**What the task requires**
Your answer should be the lines of the data below that contain "pixels".

=== Section Start ===

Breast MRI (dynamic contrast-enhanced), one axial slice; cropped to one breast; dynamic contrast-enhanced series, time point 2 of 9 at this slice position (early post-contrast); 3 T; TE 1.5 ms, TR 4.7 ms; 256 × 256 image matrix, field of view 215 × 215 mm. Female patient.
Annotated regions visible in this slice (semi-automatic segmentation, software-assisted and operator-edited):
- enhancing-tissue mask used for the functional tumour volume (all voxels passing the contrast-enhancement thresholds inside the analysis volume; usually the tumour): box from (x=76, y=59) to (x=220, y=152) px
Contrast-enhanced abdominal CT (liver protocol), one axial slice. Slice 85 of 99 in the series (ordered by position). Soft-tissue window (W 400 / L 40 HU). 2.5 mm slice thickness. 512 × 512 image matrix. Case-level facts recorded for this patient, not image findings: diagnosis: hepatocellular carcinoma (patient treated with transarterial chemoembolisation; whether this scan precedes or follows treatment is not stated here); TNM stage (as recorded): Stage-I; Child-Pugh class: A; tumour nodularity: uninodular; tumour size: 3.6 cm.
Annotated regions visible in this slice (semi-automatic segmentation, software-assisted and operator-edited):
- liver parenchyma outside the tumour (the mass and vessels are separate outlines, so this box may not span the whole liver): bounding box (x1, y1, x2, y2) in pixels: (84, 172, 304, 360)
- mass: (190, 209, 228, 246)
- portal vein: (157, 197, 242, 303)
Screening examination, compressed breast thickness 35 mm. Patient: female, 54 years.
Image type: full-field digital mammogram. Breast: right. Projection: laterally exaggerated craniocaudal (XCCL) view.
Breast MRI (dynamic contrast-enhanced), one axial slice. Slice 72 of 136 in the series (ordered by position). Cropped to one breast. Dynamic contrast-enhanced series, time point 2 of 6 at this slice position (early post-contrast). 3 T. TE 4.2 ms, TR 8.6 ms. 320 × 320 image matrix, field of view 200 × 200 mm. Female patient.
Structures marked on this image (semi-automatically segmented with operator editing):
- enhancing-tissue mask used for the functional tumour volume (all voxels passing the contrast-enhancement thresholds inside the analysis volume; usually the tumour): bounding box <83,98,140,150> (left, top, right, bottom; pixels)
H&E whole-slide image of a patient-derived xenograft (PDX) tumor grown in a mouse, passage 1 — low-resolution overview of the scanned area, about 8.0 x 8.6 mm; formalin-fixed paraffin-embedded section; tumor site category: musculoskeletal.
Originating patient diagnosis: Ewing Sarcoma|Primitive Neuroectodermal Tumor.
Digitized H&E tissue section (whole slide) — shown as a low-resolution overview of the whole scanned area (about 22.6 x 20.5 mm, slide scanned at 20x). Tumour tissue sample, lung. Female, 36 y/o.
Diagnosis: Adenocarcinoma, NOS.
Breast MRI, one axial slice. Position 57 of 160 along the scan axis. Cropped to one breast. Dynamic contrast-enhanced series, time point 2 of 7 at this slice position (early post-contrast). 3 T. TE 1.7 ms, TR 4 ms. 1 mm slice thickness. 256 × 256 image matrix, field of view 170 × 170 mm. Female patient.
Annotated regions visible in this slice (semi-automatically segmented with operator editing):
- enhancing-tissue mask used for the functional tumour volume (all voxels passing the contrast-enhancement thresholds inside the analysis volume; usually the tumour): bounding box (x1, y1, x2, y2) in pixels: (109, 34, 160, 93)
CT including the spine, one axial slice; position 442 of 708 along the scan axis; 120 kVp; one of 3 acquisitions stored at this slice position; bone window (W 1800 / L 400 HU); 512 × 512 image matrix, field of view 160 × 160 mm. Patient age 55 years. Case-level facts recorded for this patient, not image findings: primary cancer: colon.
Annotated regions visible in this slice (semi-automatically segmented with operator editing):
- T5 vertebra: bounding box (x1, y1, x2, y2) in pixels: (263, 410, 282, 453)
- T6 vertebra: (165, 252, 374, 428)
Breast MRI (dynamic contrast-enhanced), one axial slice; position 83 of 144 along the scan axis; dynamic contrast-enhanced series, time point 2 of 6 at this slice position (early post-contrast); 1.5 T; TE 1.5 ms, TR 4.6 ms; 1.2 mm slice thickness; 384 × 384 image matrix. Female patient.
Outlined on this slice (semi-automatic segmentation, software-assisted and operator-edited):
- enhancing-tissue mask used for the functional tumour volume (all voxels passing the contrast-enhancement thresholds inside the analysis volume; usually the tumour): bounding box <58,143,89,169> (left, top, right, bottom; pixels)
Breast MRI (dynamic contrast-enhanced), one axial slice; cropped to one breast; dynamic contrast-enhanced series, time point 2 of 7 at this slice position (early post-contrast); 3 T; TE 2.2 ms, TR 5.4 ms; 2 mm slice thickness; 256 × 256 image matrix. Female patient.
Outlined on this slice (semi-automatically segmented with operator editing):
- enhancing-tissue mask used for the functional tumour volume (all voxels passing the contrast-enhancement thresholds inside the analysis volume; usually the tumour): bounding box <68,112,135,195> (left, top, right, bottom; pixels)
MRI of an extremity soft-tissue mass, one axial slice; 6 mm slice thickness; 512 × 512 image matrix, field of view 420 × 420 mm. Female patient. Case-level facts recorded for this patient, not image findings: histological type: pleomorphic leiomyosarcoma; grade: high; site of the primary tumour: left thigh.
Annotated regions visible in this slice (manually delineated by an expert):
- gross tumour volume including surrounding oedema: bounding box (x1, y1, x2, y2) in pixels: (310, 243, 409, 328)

=== Section End ===

**Result**
- liver parenchyma outside the tumour (the mass and vessels are separate outlines, so this box may not span the whole liver): bounding box (x1, y1, x2, y2) in pixels: (84, 172, 304, 360)
- enhancing-tissue mask used for the functional tumour volume (all voxels passing the contrast-enhancement thresholds inside the analysis volume; usually the tumour): bounding box <83,98,140,150> (left, top, right, bottom; pixels)
- enhancing-tissue mask used for the functional tumour volume (all voxels passing the contrast-enhancement thresholds inside the analysis volume; usually the tumour): bounding box (x1, y1, x2, y2) in pixels: (109, 34, 160, 93)
- T5 vertebra: bounding box (x1, y1, x2, y2) in pixels: (263, 410, 282, 453)
- enhancing-tissue mask used for the functional tumour volume (all voxels passing the contrast-enhancement thresholds inside the analysis volume; usually the tumour): bounding box <58,143,89,169> (left, top, right, bottom; pixels)
- enhancing-tissue mask used for the functional tumour volume (all voxels passing the contrast-enhancement thresholds inside the analysis volume; usually the tumour): bounding box <68,112,135,195> (left, top, right, bottom; pixels)
- gross tumour volume including surrounding oedema: bounding box (x1, y1, x2, y2) in pixels: (310, 243, 409, 328)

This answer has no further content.